A puzzling unsolved murder
THE murder of Senzo Meyiwa, its political ramifications, the legal quagmire the investigations are deeply entrenched in, and the scope and depth of the allegations and counterallegations read like chapters from a John le Carré thriller.
What is dramatically unfolding is not-fiction but a bizarre chain of events that defies logic and a sense of rationale. The entire issue is shrouded in an impenetrable veil, a fog of fleeting silhouettes, that appear and disappear in a hazy political background.
When two or more people present at the crime scene maintain an eerie silence, rest assured that a huge conspiracy is in progress. Is there a cover-up in progress and at what depth is there a higher involvement?
With the amount of expertise available to law enforcement, this murder could have been solved years ago.
It is a proven historical fact that conspiracy theories thrive in polarising political climates; they do not emerge in a vacuum. The current political crisis and chaos in the ANC is a classic example.

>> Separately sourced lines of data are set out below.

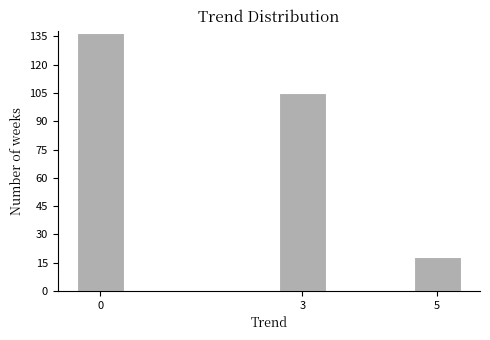

Reading right to left, transcribe all the data shown in this chart.

18	105	137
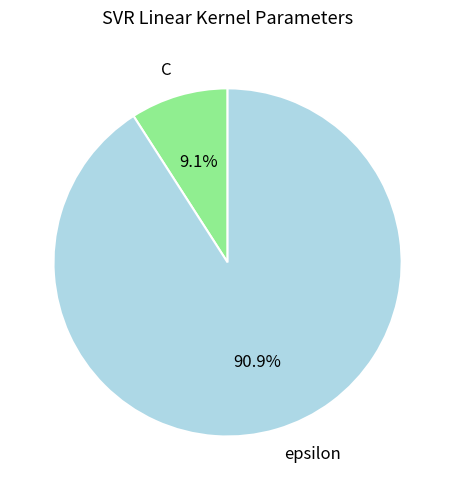

How many segments does this pie chart have?

2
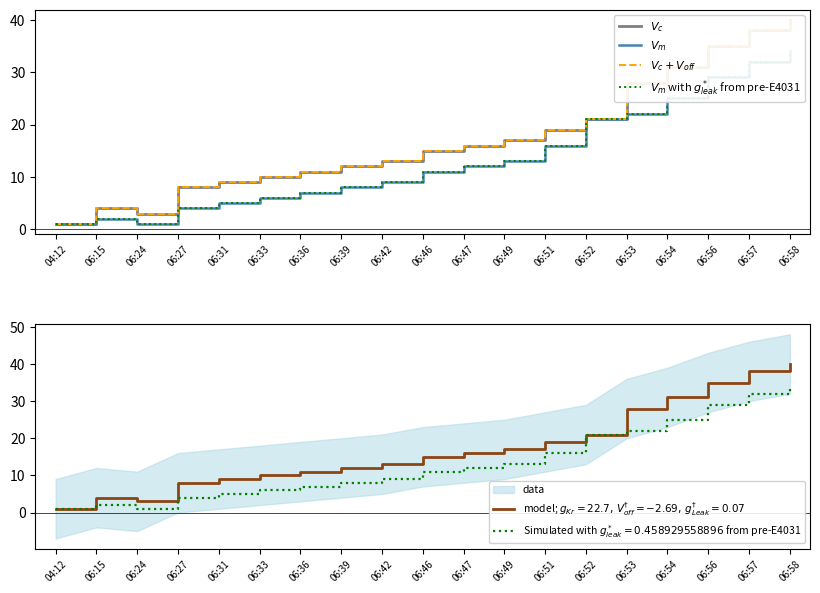

What is the label of the 7th point from the left?

06:36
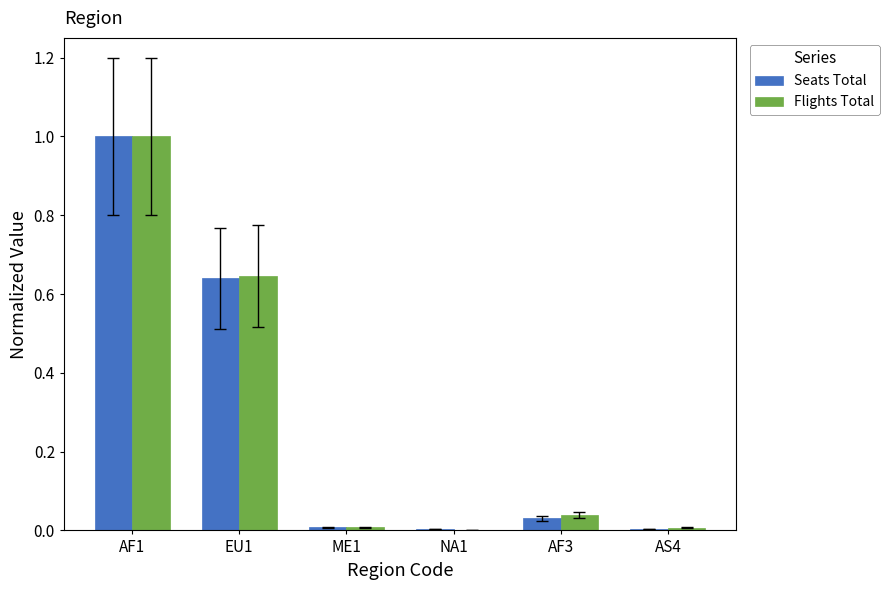

What is the greatest value displayed?

1.0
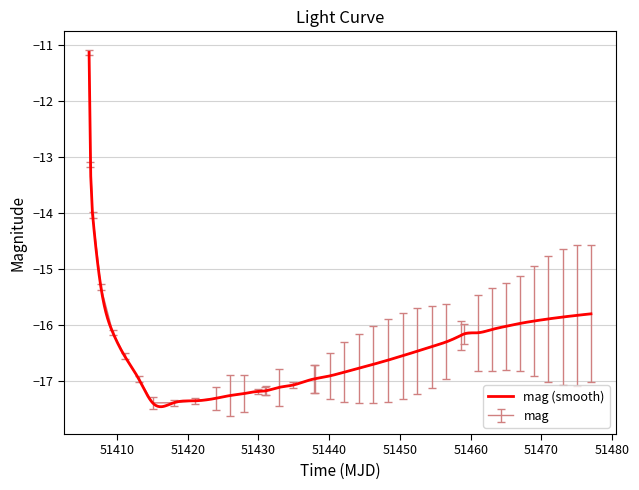

What is the maximum value for mag?

-11.1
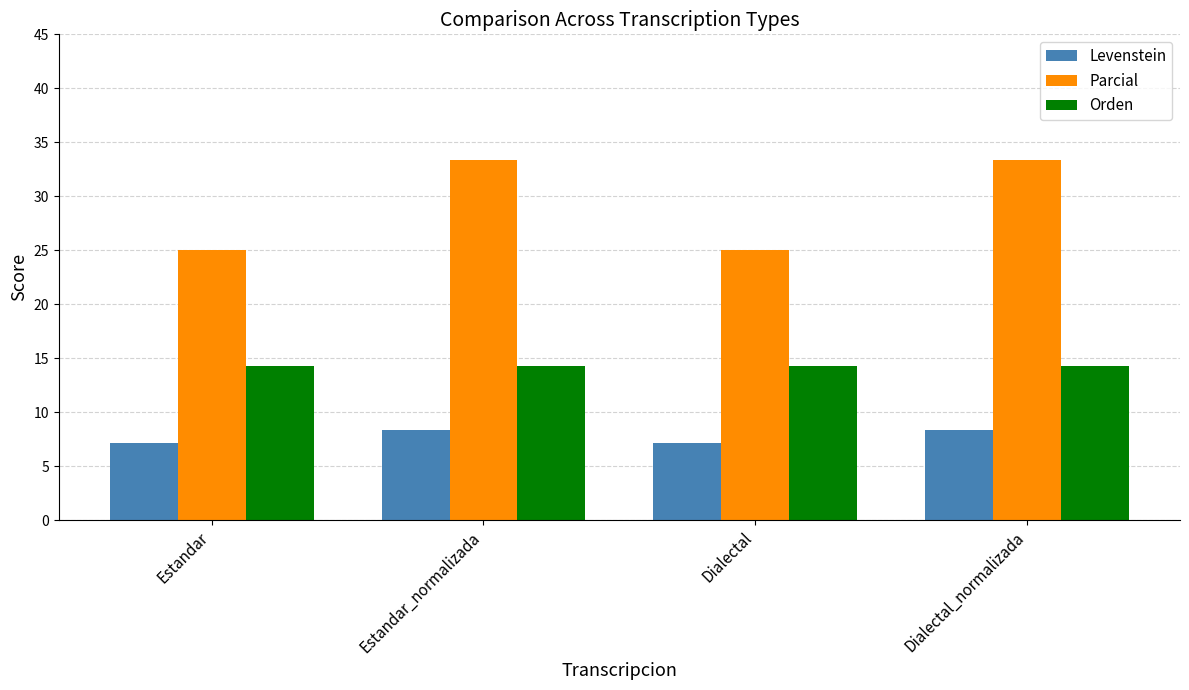

How many bars are there in each group?

3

Sadly what we are witnessing is a form of social media warfare, where conspiracy theories spread faster than the salient facts. Many governments have resorted to conspiracy theories to distract from their own failures to
pre-empt criticism.
Science, forensics, evidence and criminal technology can prove the events that took place on October 26, 2014. There is a litany of theories, some overlapping and reinforcing, some contradictory, all of them useful in understanding the shadowy power of the conspiracy theory in the 21st century.
It is under certain circumstances a way for some to exert control over or within unstable, complex systems.
The devastation caused by the murder of a brilliant soccer icon provides fertile ground for conspiracies to thrive in an atmosphere where truth remains an elusive commodity; the expanding narrative is driven by falsehoods.